▶ _Passage shown_:
═══
Table of Contents:
- Introduction (1/11)
- Goals and Architecture (2/11)
- The inotify API (3/11)
- File Watcher, C++ (4/11)
- File Watcher, Bash (5/11)
- Execution Engine (6/11)
- Containerization (7/11)
- Kubernetes (8/11)
- Demo (9/11)
- Conclusion (10/11)
- System Setup (11/11)
- Source code
This post will discuss how to containerize the multi-language compiler system. As far as functionality goes, it is not necessarily needed: the system as described up to this point is complete and will function as described. Containerization is just a nice to have since it provides a consistent environment for the compiler system to run it. Additionally, containerizing the system will allow for a more flexible architecture since each language can run in its own container. When combined with orchestration platforms like Kubernetes, the architecture can become even more powerful as these different containers can have replicas and autoscaling.
The system will be containerized via Docker; we will isolate each language into its own Dockerfile. These individual language Dockerfiles will extend a general purpose Dockerfile that will contain features common to all environments. You can think of this as a similar approach to the Bash scripts of the file watcher.
═══
▶ _Collected data_:
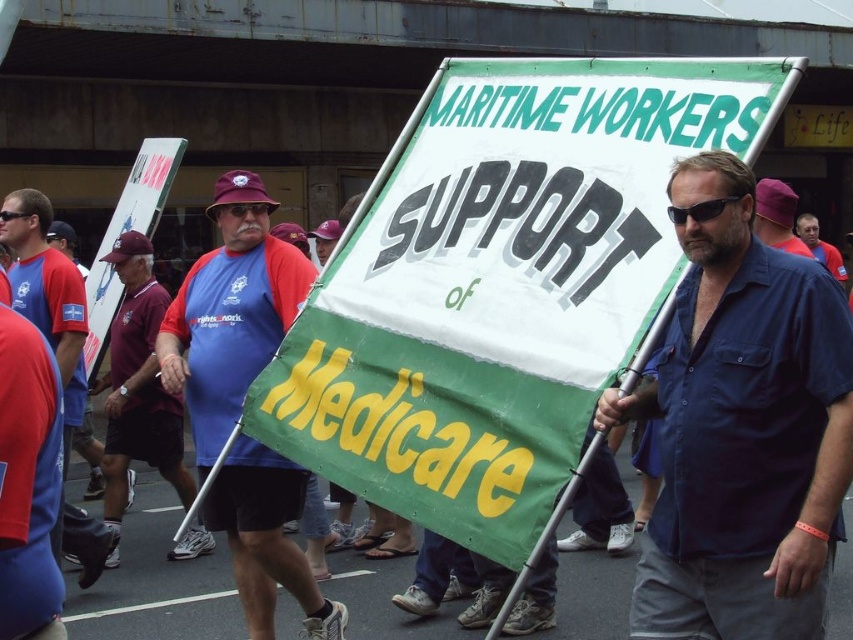
You are a photographer taking a picture of the demonstration. You notice two points in the scene at coordinates point (804,385) and point (189,474). Which point is closer to your camera lens?

Point (804,385) is closer to the viewer than point (189,474).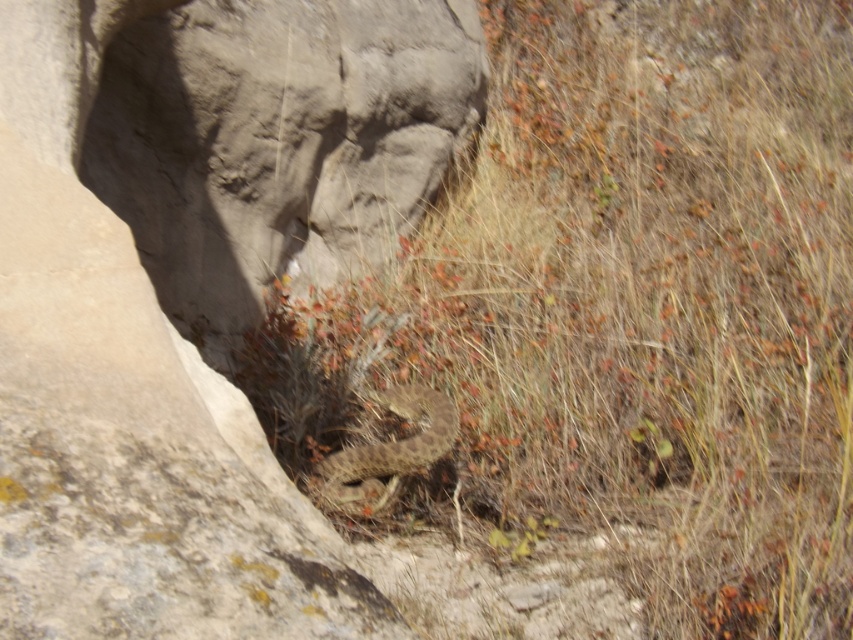
Can you confirm if brown dry grass at center is bigger than brown scaly snake at center?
═══
▶ _Exercise objective_:
According to the containerization post, what do the individual language Dockerfiles extend? The lines above come from a separate source, unrelated to the containerization post.

▶ _Correct output_:
They extend a general-purpose Dockerfile that contains features common to all environments.